The joke is on Utah girls.
Fed a fairy tale about motherhood from the time we’re handed our first Baby Alives and Easy-Bake Ovens, we’re led to believe the men we raise and love and work for revere moms.
Until we get our paychecks. And then the truth—in hard numbers—comes into focus. All that talk about the toughest job in the world—worth more than $100,000 annually—is just that: talk.
Because Utah women make just 69 cents for every dollar paid to men.
The state has the dubious honor of placing 48th in the gender-pay-gap rankings nationally this year. We’re used to the race for the bottom—Utah has been content with edging out various southern states in per-pupil school funding for years. This time, the Beehive State lands just above Louisiana and Wyoming.
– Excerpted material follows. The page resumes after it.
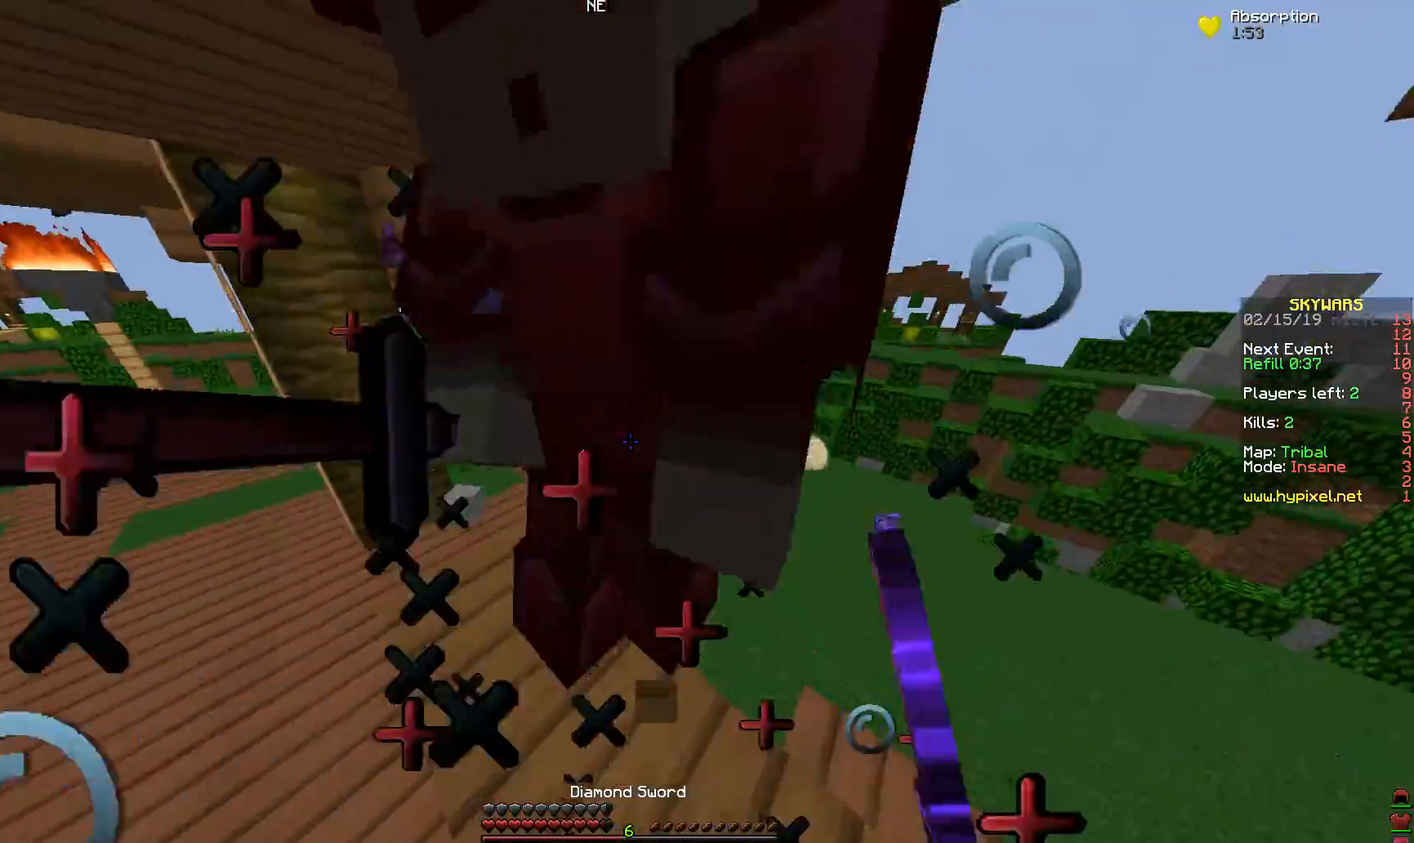
{"keys": ["w"], "mouse": ["left"], "events": [[67, "mouse_left", "down"], [117, "mouse_left", "up"], [167, "w", "down"], [217, "mouse_left", "down"], [317, "mouse_left", "up"], [367, "w", "up"], [417, "mouse_left", "down"], [467, "w", "down"]]}
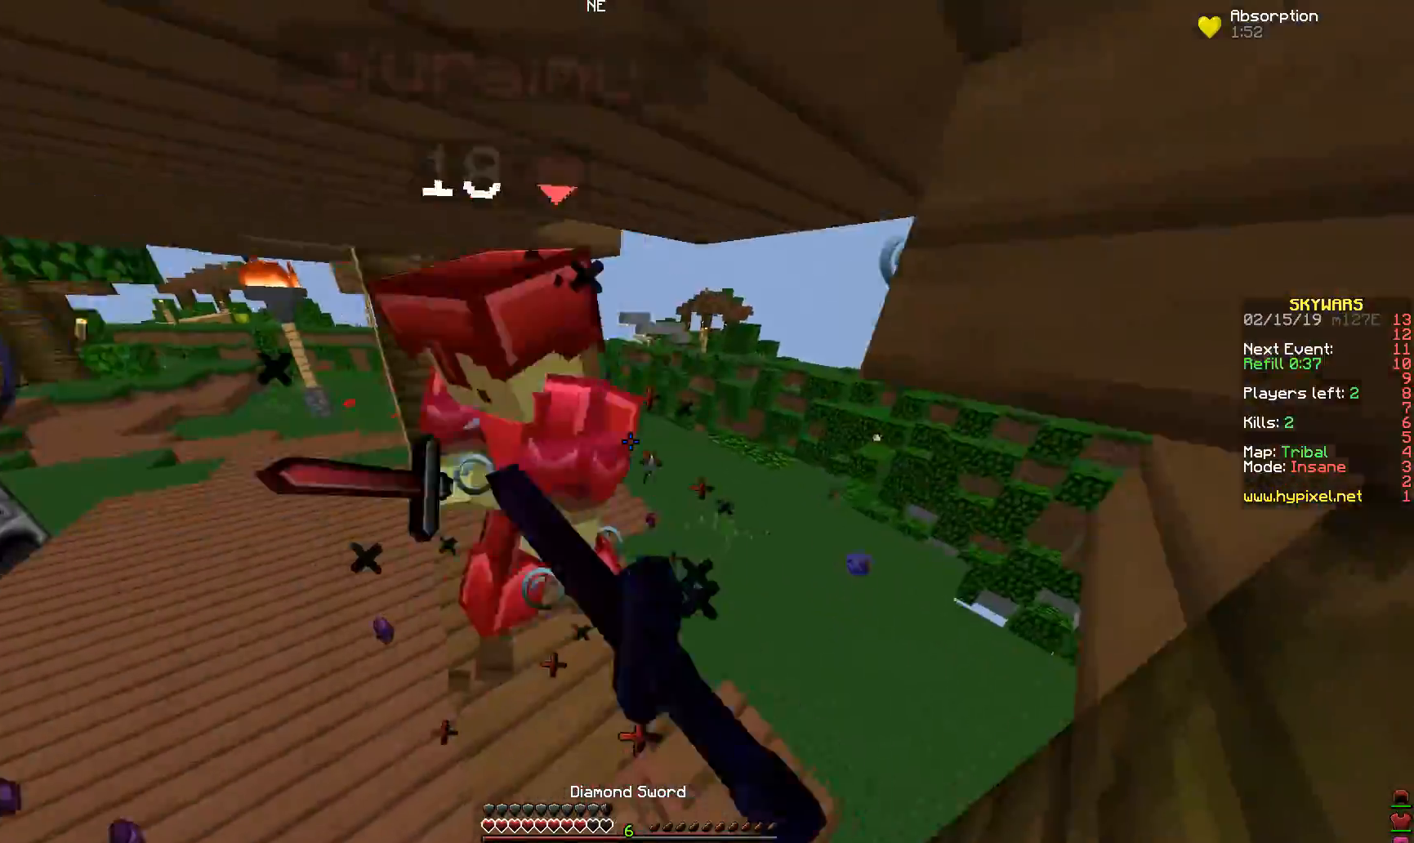
{"keys": ["w"], "mouse": ["left"], "events": [[17, "mouse_left", "up"], [67, "mouse_left", "down"], [217, "mouse_left", "up"], [267, "mouse_left", "down"], [367, "mouse_left", "up"], [467, "mouse_left", "down"]]}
But it’s all relative. Even in No. 1 Vermont, women still make 84 cents to the dollar men earn, according to the National Partnership for Women & Families.
Equal Pay Day 2012 coincided with the repackaged mommy war between Democratic strategist Hilary Rosen and would-be Republican first lady Ann Romney. While questioning a millionaire wife’s ability to understand the struggles of working mothers, Rosen forgot her second-wave feminism primer (it’s: Ann Romney “hasn’t worked a day outside the home in her life”). And Romney fired back on Twitter with a fit of manufactured mommy rage.
“My career choice was to be a mother,” she said. “We have to respect women and all those choices that they make.”
Even President Barack Obama, raised by a single mother, scurried to land on the right side of this post-feminist skirmish. He resorted to a condescending oldie but goodie: “There’s no tougher job than being a mom.”
All of it was chatter around the margins of a larger problem. Utah’s pay gap means women earn on average $14,000 less a year than men. And it’s worse for Utah’s minority mothers: Black women make $22,200 less than Utah men; Latinas earn $22,400 less. With almost 86,000 Utah households headed by single mothers—and nearly 1 in 3 of those, 28 percent, living in poverty—the gender pay gap means more Utah families struggle to pay their bills.
And despite Ann Romney’s venture- capitalism-funded “career choice,” the fact is: Utah women work outside the home. Whether it’s to pay for all those kids or to get away from all those kids, two-thirds of Utah mothers of young children work, and three-fourths of mothers of school-age kids have jobs outside the home.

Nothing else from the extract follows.